Task directions: Hand back every line from the beginning of the data below through the line containing "root of tail: (393, 151)", word for word and free of pictures.

Task input:
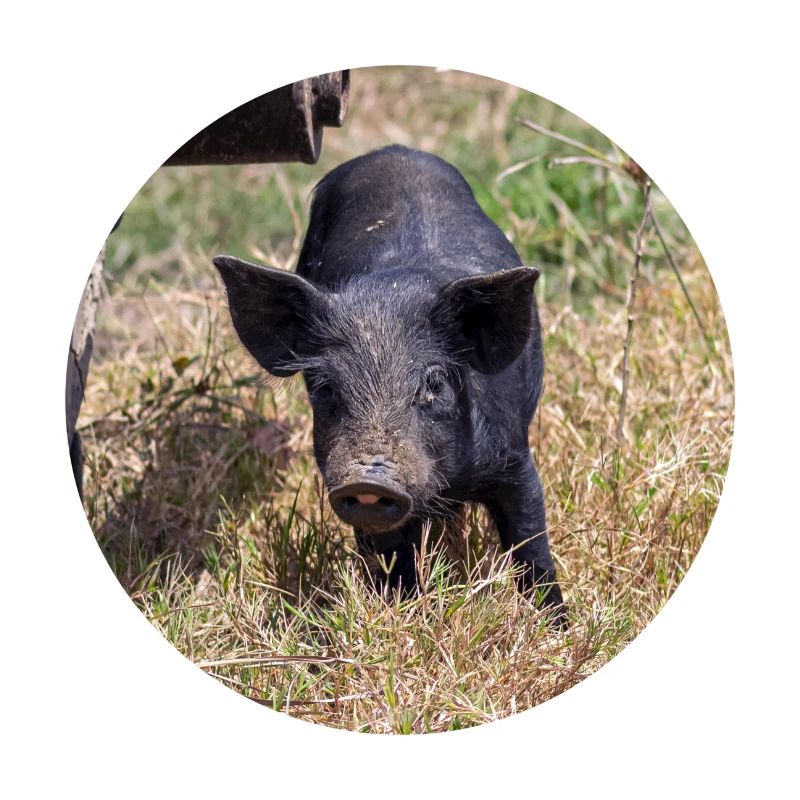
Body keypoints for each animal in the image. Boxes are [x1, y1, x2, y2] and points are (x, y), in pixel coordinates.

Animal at [214, 144, 565, 623]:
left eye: (433, 383)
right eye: (326, 388)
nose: (369, 479)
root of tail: (393, 151)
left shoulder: (514, 457)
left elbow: (532, 544)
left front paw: (558, 626)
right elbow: (392, 561)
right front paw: (405, 614)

Exercise response:
Body keypoints for each animal in the image. Boxes are [x1, y1, x2, y2] and points are (x, y), in pixel coordinates.

Animal at [214, 144, 565, 623]:
left eye: (433, 383)
right eye: (326, 388)
nose: (369, 479)
root of tail: (393, 151)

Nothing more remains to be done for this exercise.